Habeck underlined that after finding an anomaly of the sort, customs should request a relevant company to provide an explanation.
"It is unacceptable when sanctions are circumvented … Therefore, we have to tackle the issue much more vigorously and decisively. Last but not least, we owe that to the people of Ukraine," the minister added.
The German minister urged this week for sanctions against European countries that receive nuclear fuel for their power plants from Russia.
This comes a month after a New York Times article said Rosatom, the Russian nuclear firm, remains a key source of energy for Europe.
NYT also reported that cutting ties with the Russian nuclear corporation would be detrimental to the development of the nuclear sector around the world; the nuclear supply chain is so intricate and interdependent that creating a new sector while factoring out Russia's capacities would be very expensive and time-exhaustive, the NYT article added.

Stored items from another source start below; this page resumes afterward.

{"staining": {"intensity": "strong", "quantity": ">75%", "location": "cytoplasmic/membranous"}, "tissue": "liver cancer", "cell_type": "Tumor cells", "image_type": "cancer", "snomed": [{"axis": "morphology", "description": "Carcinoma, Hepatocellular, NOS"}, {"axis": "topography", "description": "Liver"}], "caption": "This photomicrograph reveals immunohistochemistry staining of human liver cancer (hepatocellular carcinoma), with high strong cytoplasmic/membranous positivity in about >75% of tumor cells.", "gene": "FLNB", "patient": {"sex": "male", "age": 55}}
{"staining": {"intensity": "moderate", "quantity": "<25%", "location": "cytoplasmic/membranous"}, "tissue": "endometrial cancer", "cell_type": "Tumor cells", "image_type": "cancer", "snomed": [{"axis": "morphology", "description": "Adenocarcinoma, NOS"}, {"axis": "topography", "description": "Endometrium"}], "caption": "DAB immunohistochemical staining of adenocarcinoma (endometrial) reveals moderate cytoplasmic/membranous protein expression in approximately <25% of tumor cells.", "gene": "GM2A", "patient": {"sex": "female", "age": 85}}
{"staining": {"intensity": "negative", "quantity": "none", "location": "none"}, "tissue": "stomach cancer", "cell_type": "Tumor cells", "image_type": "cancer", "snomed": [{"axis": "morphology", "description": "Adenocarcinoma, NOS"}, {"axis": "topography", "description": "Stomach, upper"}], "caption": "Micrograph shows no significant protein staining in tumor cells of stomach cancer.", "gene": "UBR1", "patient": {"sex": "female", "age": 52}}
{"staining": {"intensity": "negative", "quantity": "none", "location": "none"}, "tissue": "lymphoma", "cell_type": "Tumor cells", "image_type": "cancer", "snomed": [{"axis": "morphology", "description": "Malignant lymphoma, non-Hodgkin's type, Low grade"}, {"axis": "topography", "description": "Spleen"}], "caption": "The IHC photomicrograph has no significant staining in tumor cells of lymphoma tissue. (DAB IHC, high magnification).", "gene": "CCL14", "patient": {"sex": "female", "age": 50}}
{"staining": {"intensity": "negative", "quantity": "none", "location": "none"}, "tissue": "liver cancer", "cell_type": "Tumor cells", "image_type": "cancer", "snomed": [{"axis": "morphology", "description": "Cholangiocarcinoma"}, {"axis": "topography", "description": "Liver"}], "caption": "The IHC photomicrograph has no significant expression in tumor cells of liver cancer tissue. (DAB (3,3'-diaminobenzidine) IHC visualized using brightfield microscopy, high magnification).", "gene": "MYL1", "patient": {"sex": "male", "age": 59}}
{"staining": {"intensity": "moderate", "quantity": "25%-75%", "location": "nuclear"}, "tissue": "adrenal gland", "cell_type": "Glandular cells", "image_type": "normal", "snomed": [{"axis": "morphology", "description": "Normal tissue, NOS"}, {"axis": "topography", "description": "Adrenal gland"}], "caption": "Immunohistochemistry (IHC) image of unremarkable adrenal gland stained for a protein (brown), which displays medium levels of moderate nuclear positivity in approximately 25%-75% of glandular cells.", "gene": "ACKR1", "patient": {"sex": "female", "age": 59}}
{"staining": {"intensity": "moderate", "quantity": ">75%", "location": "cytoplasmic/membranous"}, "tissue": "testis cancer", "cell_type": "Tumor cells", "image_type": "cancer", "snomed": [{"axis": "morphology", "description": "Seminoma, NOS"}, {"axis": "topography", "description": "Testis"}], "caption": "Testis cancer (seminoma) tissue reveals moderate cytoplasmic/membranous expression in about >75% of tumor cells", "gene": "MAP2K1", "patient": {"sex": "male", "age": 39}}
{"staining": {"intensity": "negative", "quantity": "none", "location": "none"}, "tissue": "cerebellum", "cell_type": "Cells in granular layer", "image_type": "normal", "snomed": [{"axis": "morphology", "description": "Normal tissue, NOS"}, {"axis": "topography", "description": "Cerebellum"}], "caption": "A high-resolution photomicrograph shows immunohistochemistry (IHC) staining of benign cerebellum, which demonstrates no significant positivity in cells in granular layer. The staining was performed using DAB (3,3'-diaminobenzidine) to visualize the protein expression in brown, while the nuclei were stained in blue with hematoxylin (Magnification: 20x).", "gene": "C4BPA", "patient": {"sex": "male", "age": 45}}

According to the newspaper, Russia holds an especially significant standing in the world nuclear fuel market since it owns 38% of the world's uranium conversion and 46% of the world's capacity for uranium enrichment.
Back in February, the EU initiated a tenth sanctions package which included four additional banks, as well as 130 individuals and entities. However, neither this sanctions package nor any sanctions package hitherto has included direct restrictions on Rosatom.